__Required work__
Set down exactly the lines from the one containing "اطلاعات نشریه" through the end of the records below, both included, and nothing else.
[[ Provided records, beginning ]]
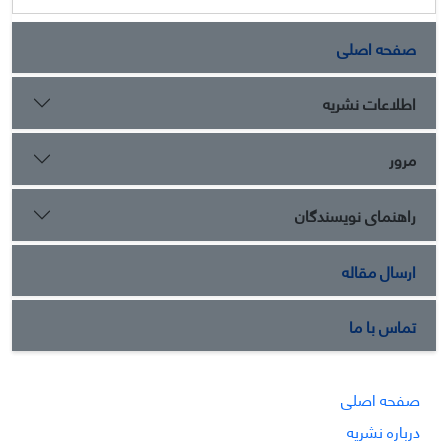
صفحه اصلی
اطلاعات نشریه
مرور
راهنمای نویسندگان
ارسال مقاله
تماس با ما
صفحه اصلی
درباره نشریه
[[ Provided records, end ]]
__Reply to the task__
اطلاعات نشریه
مرور
راهنمای نویسندگان
ارسال مقاله
تماس با ما
صفحه اصلی
درباره نشریه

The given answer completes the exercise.